---------- DATA EXCERPTS ----------
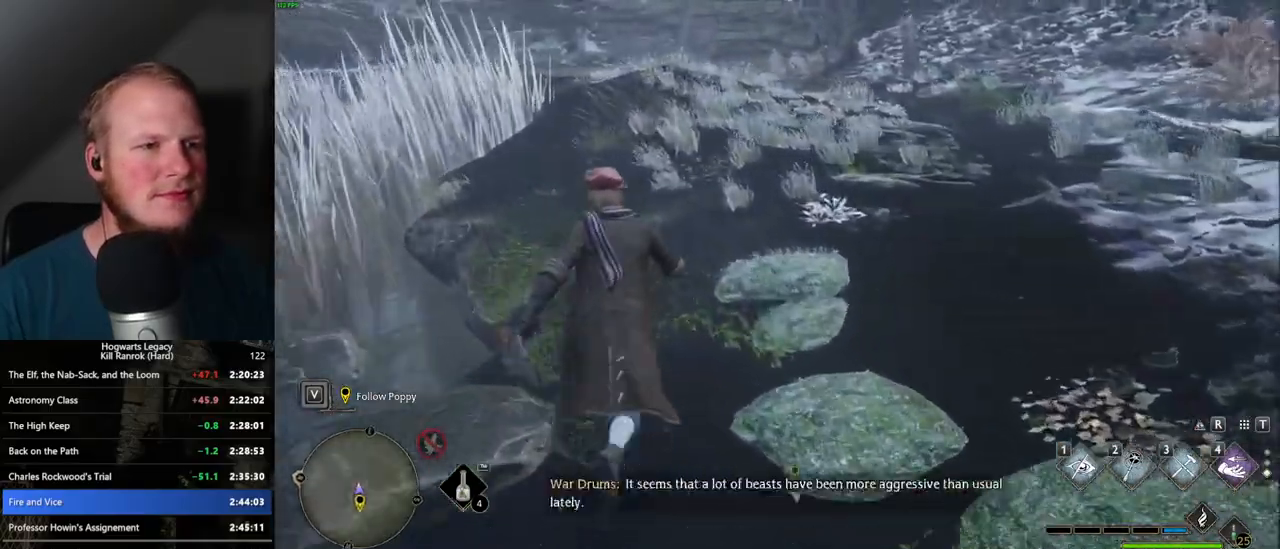
{"keys": ["a", "s"], "mouse": [], "events": [[34, "a", "down"], [134, "w", "up"], [434, "s", "down"]]}
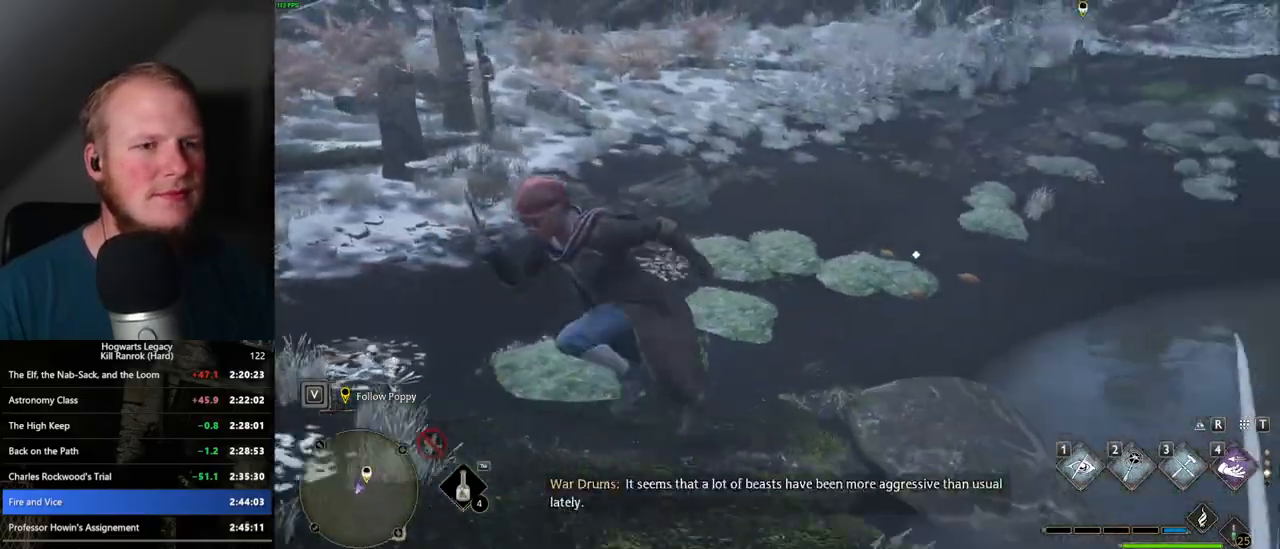
{"keys": ["s"], "mouse": [], "events": [[50, "a", "up"], [367, "s", "up"], [484, "s", "down"]]}
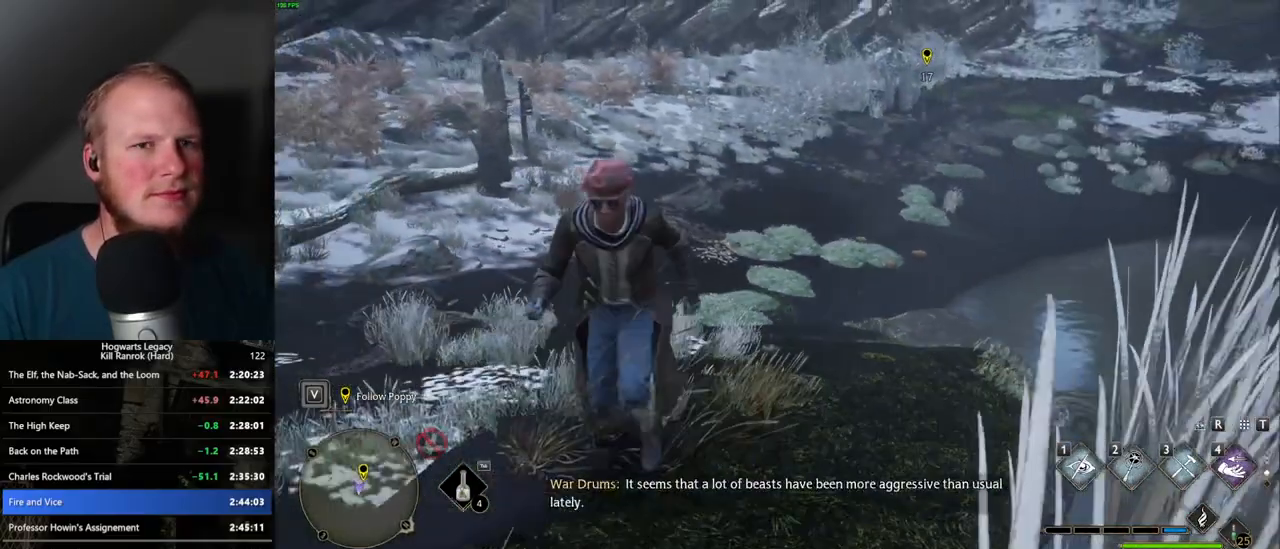
{"keys": ["a", "s"], "mouse": [], "events": [[84, "a", "down"]]}
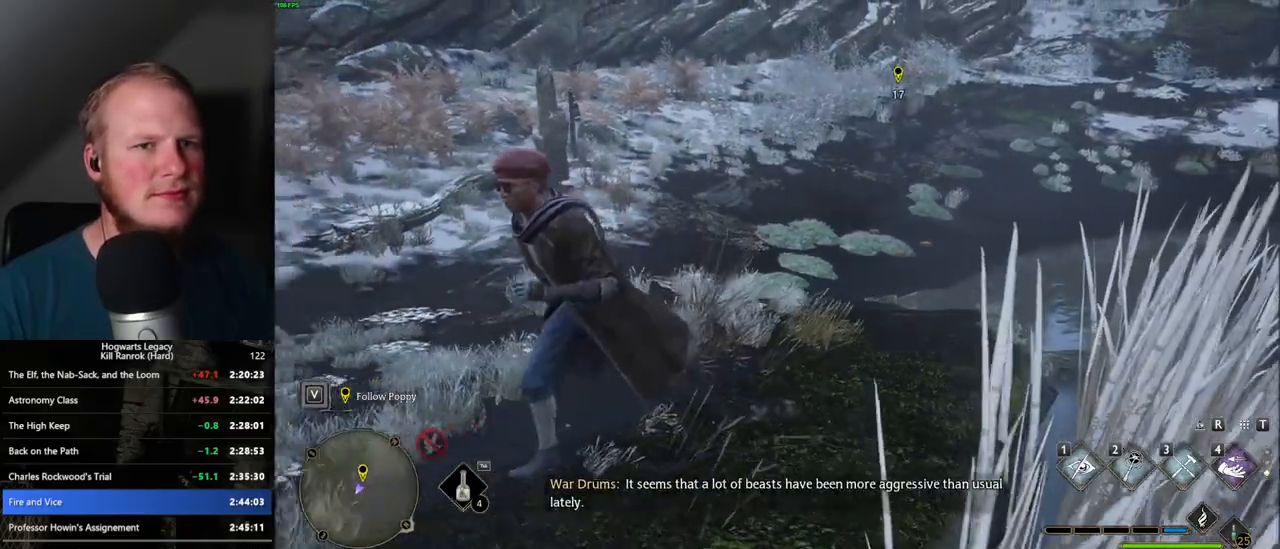
{"keys": [], "mouse": [], "events": [[84, "s", "up"], [100, "a", "up"], [334, "a", "down"], [334, "s", "down"], [450, "a", "up"], [467, "s", "up"]]}
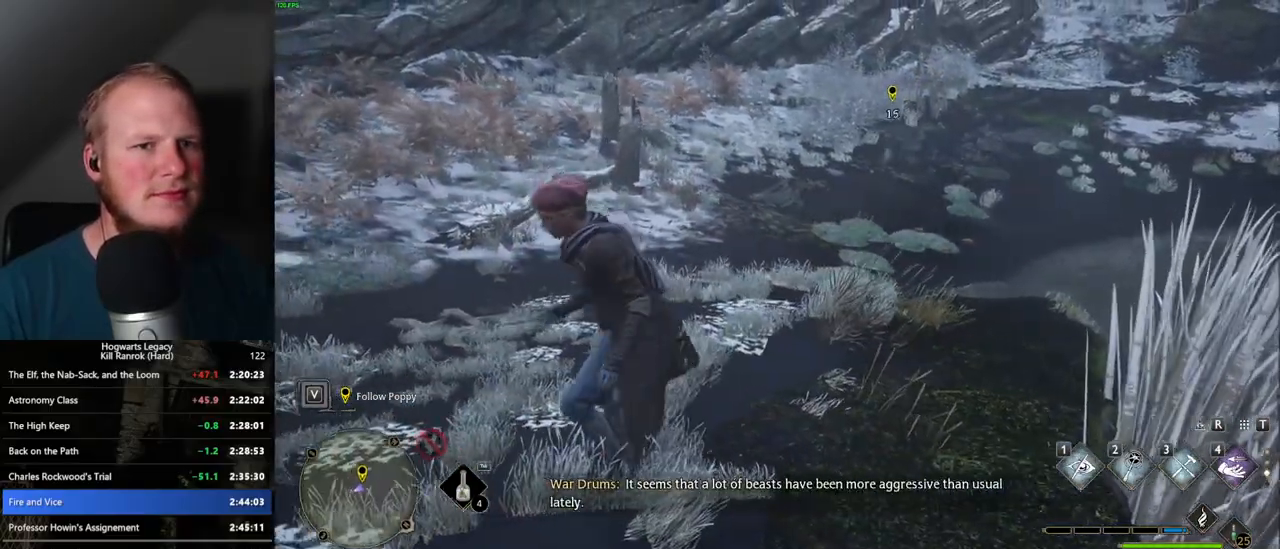
{"keys": ["a", "s"], "mouse": [], "events": [[167, "s", "down"], [200, "a", "down"]]}
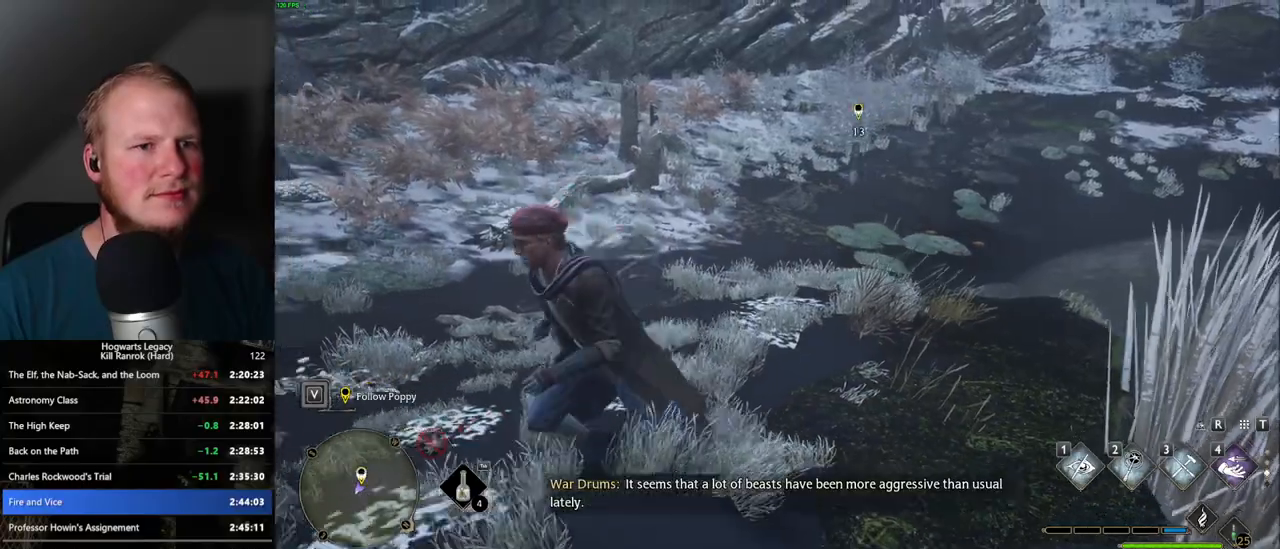
{"keys": ["a", "s"], "mouse": [], "events": [[167, "a", "up"], [434, "a", "down"]]}
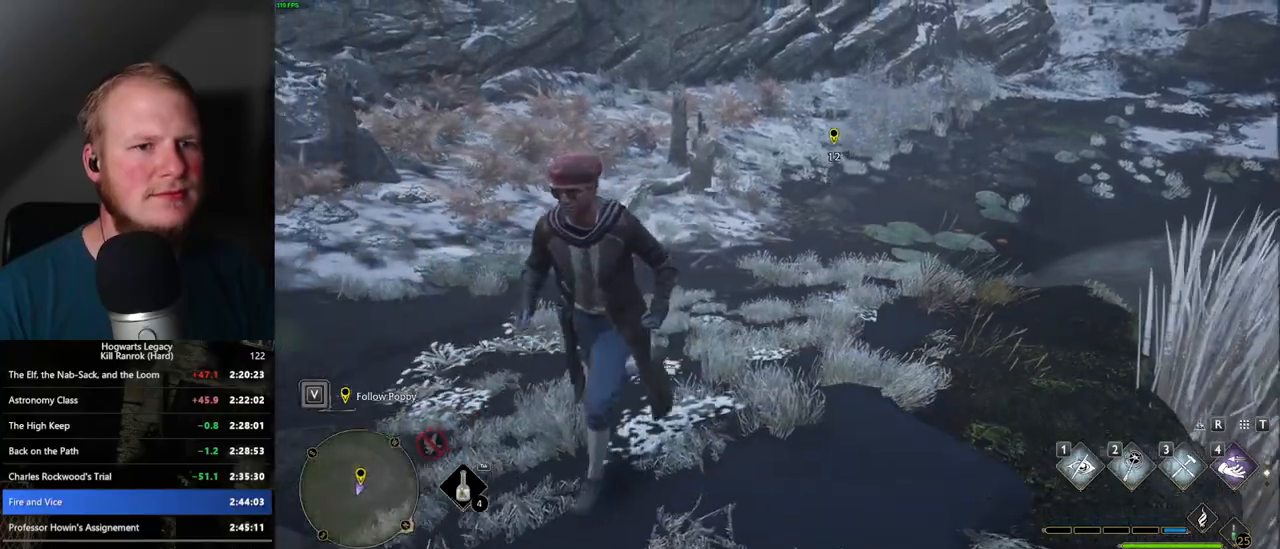
{"keys": ["s"], "mouse": [], "events": [[467, "a", "up"]]}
----------
- **ASSIGNMENT**
With the pictures removed, return the data above word for word.

- **RESPONSE TO THE TASK**
{"keys": ["a", "s"], "mouse": [], "events": [[34, "a", "down"], [134, "w", "up"], [434, "s", "down"]]}
{"keys": ["s"], "mouse": [], "events": [[50, "a", "up"], [367, "s", "up"], [484, "s", "down"]]}
{"keys": ["a", "s"], "mouse": [], "events": [[84, "a", "down"]]}
{"keys": [], "mouse": [], "events": [[84, "s", "up"], [100, "a", "up"], [334, "a", "down"], [334, "s", "down"], [450, "a", "up"], [467, "s", "up"]]}
{"keys": ["a", "s"], "mouse": [], "events": [[167, "s", "down"], [200, "a", "down"]]}
{"keys": ["a", "s"], "mouse": [], "events": [[167, "a", "up"], [434, "a", "down"]]}
{"keys": ["s"], "mouse": [], "events": [[467, "a", "up"]]}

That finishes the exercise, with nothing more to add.